Of course, expectations about who might win the election could lead to certain hesitation in investment decision-making among economic actors. But overall assessments on prospects of the economy based on its fundamental strengths would likely determine how those investment commitments are made.

Debate on economic policy. The presidential debates and most candidate speeches on economic policy have been rather tame with no sharp divides in economic policy among the candidates.

The confrontational presidential debates did not bring out such differences, if any, at all. The moderators failed to sharpen the discussion, or the candidates all veered toward generalities, soundbites, and populist statements.

Hence, there were promises of large employment generation without specifying the quality and substance of those jobs. There were statements of support for poverty alleviation through economic development and direct subsidies for the support of the poor. All promised expansion of the “pantawid pamilyang Pilipino program” (4Ps), which has already been a large budgetary cash outlay to help the poor.

Most of the candidates (except Duterte) tried to emphasize the need for programs that feature government giveaways, either in the form of tax reductions or incentives or the expansion of public expenditure programs. Hardly any candidate spoke of how to raise resources to finance these programs.

Raising private investments is a major issue in the economy. But this did not get fully elaborated by the candidates. Here is an issue with many possibilities for detecting different economic approaches.

One issue that has attracted considerable attention is that on “labor contractualization,” a current feature of labor market practices. Duterte brought this out early in the campaign, and this issue attracted wide support and commentary, especially on May 1, Labor Day.

My Crossroads column (“Contractualization of labor as 2016 election issue,” Philippine Star, Dec. 16) dealt with the subject. Labor contractualization as a practice could be eliminated with both labor and business benefiting from it, if the labor market is made flexible. (This means the following: labor laws should find easier ways to lay-off workers and to remove protection clauses for regularization of employment after six months of work. Immoderate labor welfare standards, including unrealistically high minimum wages for entry into employment, have produced high unemployment rates in the country and caused us to fall behind other industrializing countries in East Asia.)
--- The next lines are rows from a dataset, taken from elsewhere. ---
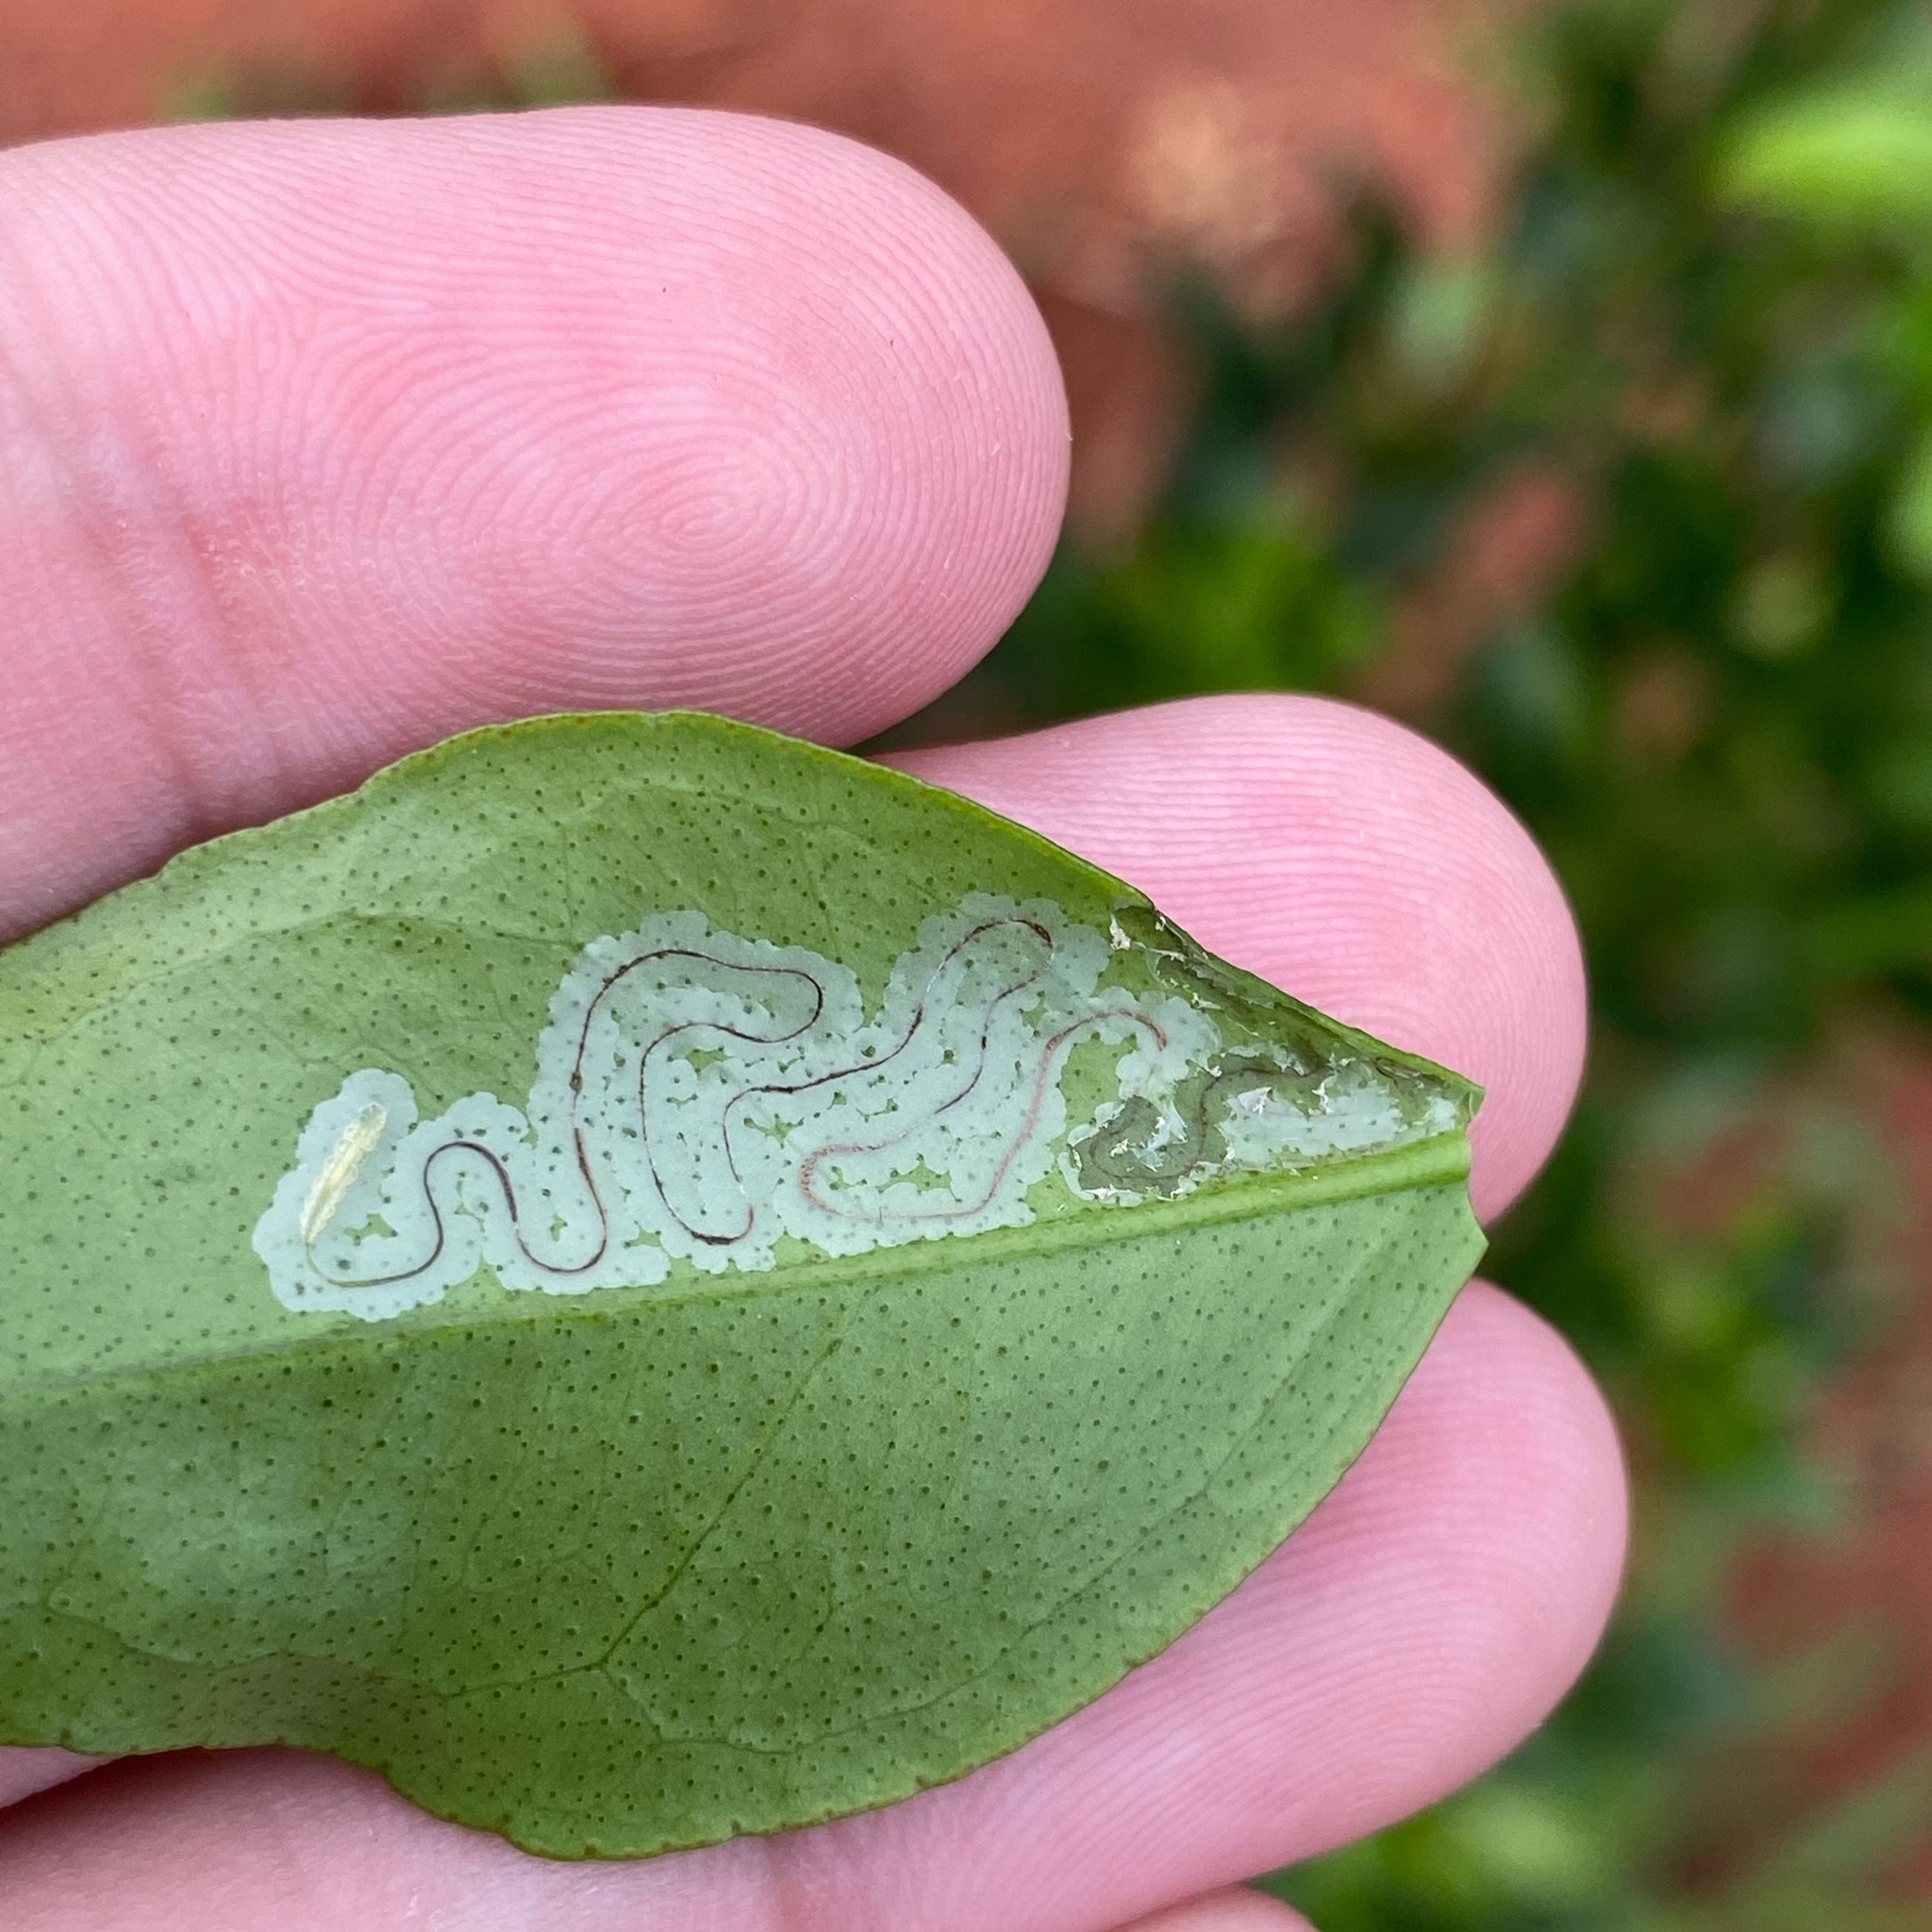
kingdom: Animalia
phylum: Arthropoda
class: Insecta
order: Lepidoptera
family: Gracillariidae
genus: Phyllocnistis
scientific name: Phyllocnistis citrella
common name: Citrus leafminer
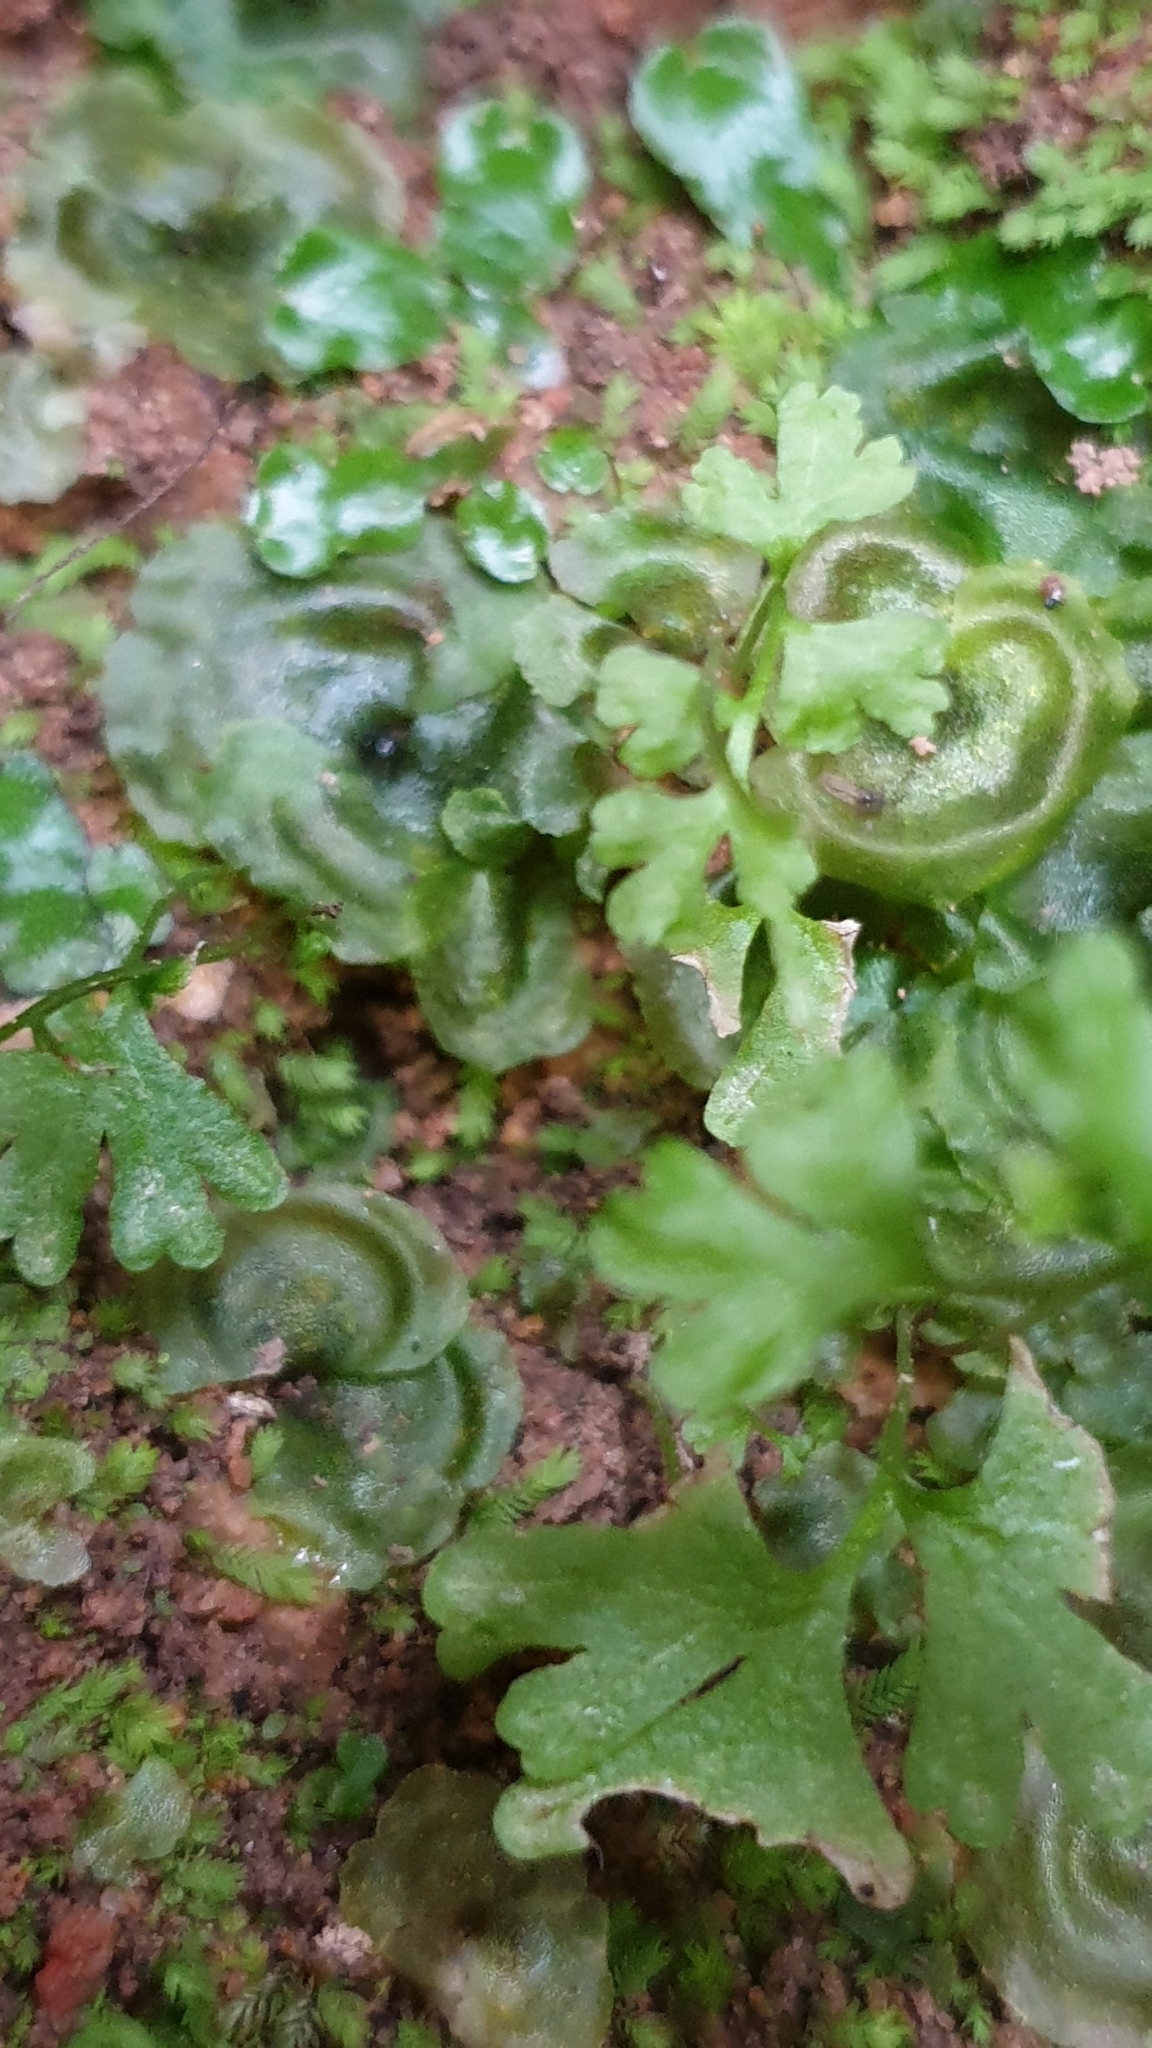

The economic platforms of the candidates spoke about amending the restrictive provisions of the constitution to attract more foreign direct investments in the case of Poe and Binay. The Roxas position, following President Aquino is to ignore this important issue.

An area of investment promotion that could have brought out major implications on how the country could meet the deficiency in private investments did not get debated much.

All three candidates chasing the front-runner (Roxas, Poe and Binay) have elaborate economic programs in their election platforms.

Duterte, the front-runner, in a self-deprecating way, admits to not being bright and that he is used to copying. So, he would copy the good economic programs of his opponents.

What happens next? Unless last minute changes in voter preferences for candidates happens on election day, it would seem in this year’s elections, the electorate is hankering for a leadership change that is drastic.

The electorate appears to demand for stronger and decisive leadership by the president in the area of crime, petty police corruption, drug lords and big corruption, and to make a strong statement of securing public safety.

In this context, the big economic issues confronting the nation takes a back seat. However, that does not mean the next president needs to neglect the important issues the nation confronts in matters of economy.

The same big problems will continue to haunt the economy – how to achieve growth and to raise resources to further sustain it, how to generate employment and transform jobs into higher quality, how to speed up infrastructure, and how to promote competition and efficiency.

Then there is still the challenge of catching up with our neighbors in economic performance, the strengthening of our position within the ASEAN market, and raising our profile in the world at large.